Immediately after the Dushanbe Grand Prix, the IJF media team had the privilege of being invited to his private dojo. Inside we found photos from Boqiev’s extensive career, as well as family portraits showing a love for judo through several generations. His older brother was Tajikistan’s first Olympian, while Rasul not only went to the 2008 Games in Beijing but also climbed on to the podium after winning a bronze medal.
That Olympic bronze followed a world bronze from the previous year, won in Rio De Janeiro. There were World Cup wins, the equivalent of grand slams and grand prix now and there was a lot of national pride and a surge in judo’s reach nationwide.
“My family are all in judo and my father particularly wanted one of his sons or students to be good enough for an Olympic medal. I trained from 4 years old and of course it began as a game, something fun, but as I grew up it became special and I was really living the dream. I was travelling and competing on the biggest stages and had friends all over the world.

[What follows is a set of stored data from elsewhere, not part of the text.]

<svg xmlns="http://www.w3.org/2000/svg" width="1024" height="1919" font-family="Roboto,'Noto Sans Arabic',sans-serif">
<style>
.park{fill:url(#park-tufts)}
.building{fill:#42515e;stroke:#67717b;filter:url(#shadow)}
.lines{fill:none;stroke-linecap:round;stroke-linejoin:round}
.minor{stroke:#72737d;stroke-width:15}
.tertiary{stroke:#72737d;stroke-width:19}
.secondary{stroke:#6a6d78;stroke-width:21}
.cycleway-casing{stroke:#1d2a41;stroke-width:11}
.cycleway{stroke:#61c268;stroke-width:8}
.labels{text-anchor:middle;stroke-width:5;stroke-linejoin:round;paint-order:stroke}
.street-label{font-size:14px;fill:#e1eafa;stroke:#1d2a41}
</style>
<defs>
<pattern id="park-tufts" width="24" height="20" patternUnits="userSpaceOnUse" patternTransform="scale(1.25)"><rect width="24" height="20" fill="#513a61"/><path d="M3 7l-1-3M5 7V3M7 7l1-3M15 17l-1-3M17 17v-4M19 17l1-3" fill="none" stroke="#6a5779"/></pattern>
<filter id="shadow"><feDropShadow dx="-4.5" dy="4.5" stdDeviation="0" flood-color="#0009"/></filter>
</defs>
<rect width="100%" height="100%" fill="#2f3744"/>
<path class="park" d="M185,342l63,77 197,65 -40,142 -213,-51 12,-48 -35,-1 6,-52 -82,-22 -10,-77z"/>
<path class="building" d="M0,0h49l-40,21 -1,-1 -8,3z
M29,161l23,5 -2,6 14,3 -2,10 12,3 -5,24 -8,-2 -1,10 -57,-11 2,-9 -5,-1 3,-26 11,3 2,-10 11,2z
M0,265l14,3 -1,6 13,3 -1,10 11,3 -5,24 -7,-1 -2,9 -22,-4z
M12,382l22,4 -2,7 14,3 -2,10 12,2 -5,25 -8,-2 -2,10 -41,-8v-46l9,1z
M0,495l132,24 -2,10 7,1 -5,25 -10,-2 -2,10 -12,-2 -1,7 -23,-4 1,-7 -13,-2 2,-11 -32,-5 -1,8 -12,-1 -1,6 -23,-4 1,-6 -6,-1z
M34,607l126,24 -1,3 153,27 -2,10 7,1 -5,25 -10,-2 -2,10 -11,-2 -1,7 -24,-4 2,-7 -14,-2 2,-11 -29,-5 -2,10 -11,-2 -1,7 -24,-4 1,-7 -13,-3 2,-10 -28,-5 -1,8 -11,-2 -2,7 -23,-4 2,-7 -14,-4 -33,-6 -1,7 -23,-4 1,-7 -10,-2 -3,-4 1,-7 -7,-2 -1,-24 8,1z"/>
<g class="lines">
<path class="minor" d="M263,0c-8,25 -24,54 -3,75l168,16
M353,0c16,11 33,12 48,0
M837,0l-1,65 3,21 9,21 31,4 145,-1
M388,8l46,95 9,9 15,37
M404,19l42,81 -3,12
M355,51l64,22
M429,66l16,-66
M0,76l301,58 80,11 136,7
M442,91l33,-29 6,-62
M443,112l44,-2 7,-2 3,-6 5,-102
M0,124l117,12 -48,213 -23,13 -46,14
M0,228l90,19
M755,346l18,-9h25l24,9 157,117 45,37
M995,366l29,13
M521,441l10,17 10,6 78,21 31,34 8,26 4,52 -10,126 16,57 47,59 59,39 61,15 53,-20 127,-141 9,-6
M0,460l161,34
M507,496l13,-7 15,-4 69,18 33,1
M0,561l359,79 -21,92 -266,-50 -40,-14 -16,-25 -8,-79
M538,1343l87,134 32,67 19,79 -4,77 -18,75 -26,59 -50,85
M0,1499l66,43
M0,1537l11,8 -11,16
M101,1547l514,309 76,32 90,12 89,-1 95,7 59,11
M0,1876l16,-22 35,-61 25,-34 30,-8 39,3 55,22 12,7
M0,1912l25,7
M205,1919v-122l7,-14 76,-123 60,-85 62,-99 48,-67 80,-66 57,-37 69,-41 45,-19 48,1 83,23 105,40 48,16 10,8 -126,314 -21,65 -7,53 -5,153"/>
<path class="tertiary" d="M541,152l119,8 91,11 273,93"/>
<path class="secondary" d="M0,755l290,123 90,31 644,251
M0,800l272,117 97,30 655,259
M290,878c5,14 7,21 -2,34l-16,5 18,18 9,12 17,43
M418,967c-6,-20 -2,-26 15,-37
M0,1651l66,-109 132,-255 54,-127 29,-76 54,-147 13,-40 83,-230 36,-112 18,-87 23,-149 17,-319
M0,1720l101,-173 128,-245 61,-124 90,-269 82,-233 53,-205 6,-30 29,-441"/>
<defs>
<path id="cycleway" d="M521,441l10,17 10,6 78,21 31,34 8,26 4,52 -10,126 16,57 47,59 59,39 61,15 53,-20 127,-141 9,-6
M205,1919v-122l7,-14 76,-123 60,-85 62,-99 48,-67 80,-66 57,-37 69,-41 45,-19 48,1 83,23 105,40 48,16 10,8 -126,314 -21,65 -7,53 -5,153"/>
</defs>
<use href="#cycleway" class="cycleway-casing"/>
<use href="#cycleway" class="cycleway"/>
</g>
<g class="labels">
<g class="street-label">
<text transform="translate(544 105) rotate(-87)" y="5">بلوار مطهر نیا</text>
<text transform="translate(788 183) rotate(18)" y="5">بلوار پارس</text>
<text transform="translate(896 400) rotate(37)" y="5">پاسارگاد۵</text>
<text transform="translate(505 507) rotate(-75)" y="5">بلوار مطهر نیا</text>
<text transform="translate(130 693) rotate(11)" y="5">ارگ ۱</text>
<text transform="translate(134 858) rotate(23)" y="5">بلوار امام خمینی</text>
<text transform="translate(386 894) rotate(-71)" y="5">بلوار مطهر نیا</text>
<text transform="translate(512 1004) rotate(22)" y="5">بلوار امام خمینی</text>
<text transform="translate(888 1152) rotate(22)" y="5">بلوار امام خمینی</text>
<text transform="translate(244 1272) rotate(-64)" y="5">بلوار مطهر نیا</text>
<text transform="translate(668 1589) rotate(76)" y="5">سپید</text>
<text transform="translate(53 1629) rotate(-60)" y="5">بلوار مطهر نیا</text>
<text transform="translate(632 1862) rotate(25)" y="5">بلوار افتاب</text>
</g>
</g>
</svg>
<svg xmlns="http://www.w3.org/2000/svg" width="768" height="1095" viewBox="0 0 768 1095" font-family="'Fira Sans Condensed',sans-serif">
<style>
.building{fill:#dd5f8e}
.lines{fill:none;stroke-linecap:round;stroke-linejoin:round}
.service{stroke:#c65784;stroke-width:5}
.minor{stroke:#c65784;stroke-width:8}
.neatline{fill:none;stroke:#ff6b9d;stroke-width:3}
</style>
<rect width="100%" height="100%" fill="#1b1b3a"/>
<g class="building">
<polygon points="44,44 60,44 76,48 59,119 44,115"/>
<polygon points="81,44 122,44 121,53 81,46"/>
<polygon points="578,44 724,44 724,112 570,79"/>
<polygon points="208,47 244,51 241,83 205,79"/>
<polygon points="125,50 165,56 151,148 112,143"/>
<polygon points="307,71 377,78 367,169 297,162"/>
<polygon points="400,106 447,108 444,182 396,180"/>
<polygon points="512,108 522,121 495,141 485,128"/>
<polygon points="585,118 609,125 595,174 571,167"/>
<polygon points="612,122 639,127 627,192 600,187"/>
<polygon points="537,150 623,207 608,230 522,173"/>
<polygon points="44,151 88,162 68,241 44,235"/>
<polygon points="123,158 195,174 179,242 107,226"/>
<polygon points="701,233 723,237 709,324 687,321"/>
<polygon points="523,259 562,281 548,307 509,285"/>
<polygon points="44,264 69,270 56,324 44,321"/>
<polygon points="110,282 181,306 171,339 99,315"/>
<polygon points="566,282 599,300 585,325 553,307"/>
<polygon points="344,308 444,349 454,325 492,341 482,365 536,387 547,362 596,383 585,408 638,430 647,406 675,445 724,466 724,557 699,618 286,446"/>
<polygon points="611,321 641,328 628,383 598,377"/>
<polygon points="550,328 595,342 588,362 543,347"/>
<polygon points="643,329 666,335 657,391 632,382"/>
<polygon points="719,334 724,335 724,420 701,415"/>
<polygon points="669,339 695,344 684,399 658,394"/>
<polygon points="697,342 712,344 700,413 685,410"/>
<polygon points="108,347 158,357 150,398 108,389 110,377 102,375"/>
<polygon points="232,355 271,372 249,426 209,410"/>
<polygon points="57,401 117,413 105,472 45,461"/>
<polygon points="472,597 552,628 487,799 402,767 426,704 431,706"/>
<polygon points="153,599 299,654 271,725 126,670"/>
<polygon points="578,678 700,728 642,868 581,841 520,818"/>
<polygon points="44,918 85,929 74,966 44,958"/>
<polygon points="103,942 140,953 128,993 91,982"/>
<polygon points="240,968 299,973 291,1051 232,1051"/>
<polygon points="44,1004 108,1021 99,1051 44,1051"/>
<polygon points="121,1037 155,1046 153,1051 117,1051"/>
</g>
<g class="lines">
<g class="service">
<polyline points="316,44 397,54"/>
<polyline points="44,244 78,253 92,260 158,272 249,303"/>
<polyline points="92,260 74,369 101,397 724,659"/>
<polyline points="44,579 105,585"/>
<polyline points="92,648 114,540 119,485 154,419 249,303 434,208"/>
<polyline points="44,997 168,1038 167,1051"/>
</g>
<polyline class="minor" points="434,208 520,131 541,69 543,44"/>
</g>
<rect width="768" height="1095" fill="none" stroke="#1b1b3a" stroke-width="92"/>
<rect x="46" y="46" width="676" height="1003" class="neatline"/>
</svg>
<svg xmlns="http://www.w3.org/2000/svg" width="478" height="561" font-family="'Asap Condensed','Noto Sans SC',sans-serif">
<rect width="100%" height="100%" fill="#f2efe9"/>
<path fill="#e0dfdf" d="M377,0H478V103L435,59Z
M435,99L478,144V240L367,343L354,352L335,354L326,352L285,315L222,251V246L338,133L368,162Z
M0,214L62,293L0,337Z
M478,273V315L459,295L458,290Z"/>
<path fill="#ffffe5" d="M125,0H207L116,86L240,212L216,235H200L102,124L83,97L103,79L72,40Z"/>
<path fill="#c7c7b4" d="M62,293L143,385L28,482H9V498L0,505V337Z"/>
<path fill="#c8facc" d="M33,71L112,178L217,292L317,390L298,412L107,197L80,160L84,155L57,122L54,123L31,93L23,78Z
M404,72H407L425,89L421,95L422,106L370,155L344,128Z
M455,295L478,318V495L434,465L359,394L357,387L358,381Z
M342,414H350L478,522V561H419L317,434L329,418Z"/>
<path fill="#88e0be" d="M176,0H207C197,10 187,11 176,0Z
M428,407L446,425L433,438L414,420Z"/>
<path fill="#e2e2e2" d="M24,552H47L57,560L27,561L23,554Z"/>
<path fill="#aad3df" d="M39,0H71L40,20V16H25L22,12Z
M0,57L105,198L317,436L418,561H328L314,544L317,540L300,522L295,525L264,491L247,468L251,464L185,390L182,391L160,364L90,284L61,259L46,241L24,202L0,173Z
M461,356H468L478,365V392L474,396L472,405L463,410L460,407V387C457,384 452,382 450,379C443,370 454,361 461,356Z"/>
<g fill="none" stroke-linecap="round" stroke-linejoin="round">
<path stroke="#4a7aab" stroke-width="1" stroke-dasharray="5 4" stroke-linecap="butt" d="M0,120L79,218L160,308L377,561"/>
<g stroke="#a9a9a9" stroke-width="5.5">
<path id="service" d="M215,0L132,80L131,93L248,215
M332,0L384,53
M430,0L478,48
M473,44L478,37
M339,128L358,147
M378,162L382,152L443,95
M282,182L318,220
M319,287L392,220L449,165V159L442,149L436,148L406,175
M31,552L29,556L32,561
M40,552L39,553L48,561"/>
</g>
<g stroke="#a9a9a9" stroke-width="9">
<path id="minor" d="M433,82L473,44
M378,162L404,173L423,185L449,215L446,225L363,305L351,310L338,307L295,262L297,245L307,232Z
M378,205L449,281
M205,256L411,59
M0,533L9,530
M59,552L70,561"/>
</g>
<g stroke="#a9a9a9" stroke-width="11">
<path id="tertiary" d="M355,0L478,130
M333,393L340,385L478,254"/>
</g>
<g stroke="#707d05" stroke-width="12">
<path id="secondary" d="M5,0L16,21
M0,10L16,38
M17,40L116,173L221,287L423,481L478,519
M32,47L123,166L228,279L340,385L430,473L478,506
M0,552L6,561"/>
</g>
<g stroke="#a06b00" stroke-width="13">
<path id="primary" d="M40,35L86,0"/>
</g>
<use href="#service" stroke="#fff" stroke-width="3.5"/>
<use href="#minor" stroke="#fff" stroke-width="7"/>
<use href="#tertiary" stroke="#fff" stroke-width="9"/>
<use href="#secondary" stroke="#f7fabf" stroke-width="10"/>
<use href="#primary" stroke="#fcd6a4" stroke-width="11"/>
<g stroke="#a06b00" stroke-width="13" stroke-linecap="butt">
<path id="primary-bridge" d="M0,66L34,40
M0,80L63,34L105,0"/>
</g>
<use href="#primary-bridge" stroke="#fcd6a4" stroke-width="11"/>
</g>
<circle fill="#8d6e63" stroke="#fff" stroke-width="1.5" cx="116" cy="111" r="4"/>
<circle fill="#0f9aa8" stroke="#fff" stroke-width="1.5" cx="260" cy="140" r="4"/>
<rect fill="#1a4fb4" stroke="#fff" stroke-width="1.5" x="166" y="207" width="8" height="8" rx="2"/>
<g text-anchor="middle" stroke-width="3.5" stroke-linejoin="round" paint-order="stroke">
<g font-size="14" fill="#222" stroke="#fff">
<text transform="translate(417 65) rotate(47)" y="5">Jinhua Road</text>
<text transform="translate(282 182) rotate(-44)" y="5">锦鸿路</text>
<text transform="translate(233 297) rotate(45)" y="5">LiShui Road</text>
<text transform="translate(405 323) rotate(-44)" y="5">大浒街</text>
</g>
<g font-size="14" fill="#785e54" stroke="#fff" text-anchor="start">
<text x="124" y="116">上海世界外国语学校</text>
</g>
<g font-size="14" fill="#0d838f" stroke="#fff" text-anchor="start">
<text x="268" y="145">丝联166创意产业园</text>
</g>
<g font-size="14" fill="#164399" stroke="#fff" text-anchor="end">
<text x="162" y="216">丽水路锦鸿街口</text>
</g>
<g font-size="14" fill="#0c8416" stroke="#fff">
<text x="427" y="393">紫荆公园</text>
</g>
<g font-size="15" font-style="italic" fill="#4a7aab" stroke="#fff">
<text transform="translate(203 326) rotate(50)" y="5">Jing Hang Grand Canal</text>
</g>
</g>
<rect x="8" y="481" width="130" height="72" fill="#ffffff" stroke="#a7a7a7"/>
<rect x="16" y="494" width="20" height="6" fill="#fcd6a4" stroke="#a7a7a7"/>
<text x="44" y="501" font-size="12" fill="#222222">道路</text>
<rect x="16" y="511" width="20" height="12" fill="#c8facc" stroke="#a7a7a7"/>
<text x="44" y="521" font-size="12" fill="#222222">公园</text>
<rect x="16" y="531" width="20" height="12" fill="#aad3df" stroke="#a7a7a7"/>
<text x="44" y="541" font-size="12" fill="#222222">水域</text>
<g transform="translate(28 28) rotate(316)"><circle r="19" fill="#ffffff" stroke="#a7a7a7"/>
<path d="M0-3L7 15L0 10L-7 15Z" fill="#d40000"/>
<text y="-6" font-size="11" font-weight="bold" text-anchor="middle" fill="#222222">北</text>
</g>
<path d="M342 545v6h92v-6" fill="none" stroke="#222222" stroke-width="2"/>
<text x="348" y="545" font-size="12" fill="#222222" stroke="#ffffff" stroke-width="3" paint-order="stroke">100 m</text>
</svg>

I finished my competitive career in 2015."
"During my heaviest training years I was sent away a lot to train as there weren’t others in my country at the same level. I’m glad it’s different for the current generation.
There had been no Olympic medals in judo before my time and so when I won the medal, people became more confident to really try to progress towards big achievements. There have been some very big achievements just this week with the first grand prix in history in Tajikistan. Our team performed really well, 6 medals is outstanding."
"I’m really proud that my country has the grand prix. I heard all the cheering and felt so much pride. When l came to present medals I was really touched and was proud all over again, presenting the medals to the next generation, the team I always hoped would do well; it was a lovely moment.
Through judo, from the beginning, I was always taught to be kind and to think the right way and when giving the medals to the next generation I remembered growing up with both medals and values. I hope I can be part of the transmission of that to this team and the next. For all coaches, including myself, the main things are that the judoka should train well and always with strong values. Aligning these ideas is still developing in Tajikistan but it is getting better and better and judo education is being promoted a lot.
I do my best to teach well and to transmit what I have learned. For example, there are many young judoka trying to come to me for training and I do all I can to give them time. They want to be the best and I owe it to them to value that and provide them with positive experiences. I sometimes get invited to deliver masterclass far away on the other side of Tajikistan and I will find any time I can to go and work in that way. All judoka should learn to not always just take but to give and to share."
"I’m looking forward to one day cheering for our mixed team at a world championships or an Olympic Games. With continued education, development across both men and women and continued strategic planning, this day will come soon; just a few more years work to do.”
With such positivity from the previous generation, from the federation president and from the judoka themselves, all supported by the whole country, Tajikistan can’t fail but to step forward more boldly on the world stage. It feels like the Dushanbe Grand Prix was a perfect introduction to an incredible future for Tajik judo.